**** COLLECTED MATERIAL

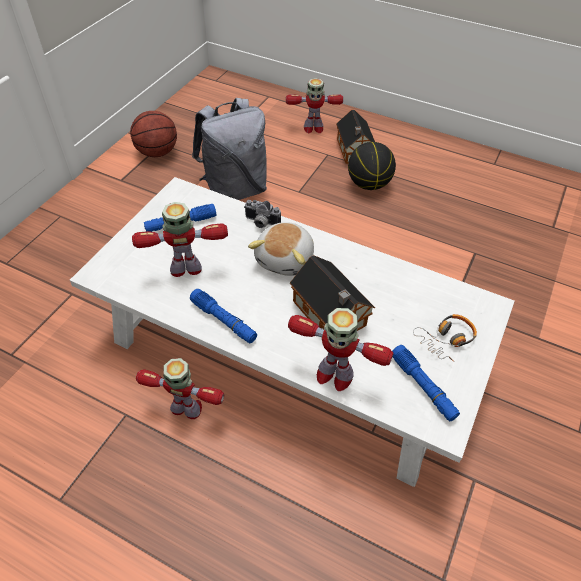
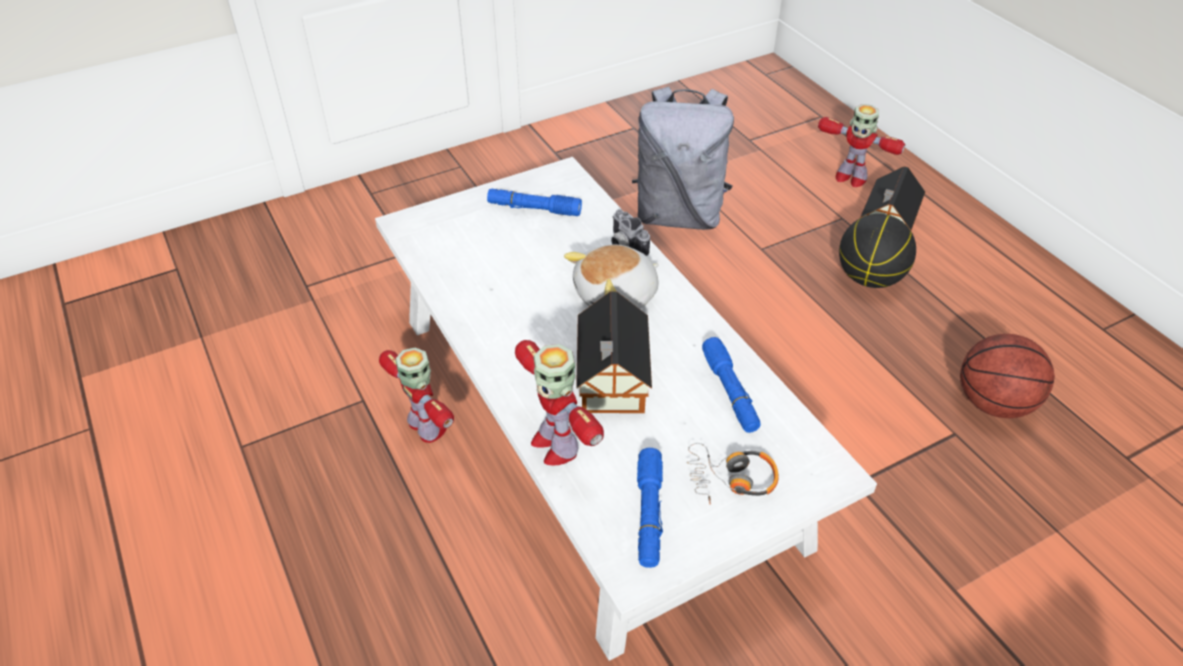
camera: 35 degrees right, 5 degrees down
(157, 152) = (621, 136): basketball -> basketball (993, 403)
(187, 269) = (498, 258): toy robot -> none
(224, 321) = (488, 329): blue flashlight -> blue flashlight (730, 391)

********

REQUIRED ACTION: Exactly repeat the data above; the pictures do not belong in your copy.

ANSWER FOR THE TASK:
camera: 35 degrees right, 5 degrees down
(157, 152) = (621, 136): basketball -> basketball (993, 403)
(187, 269) = (498, 258): toy robot -> none
(224, 321) = (488, 329): blue flashlight -> blue flashlight (730, 391)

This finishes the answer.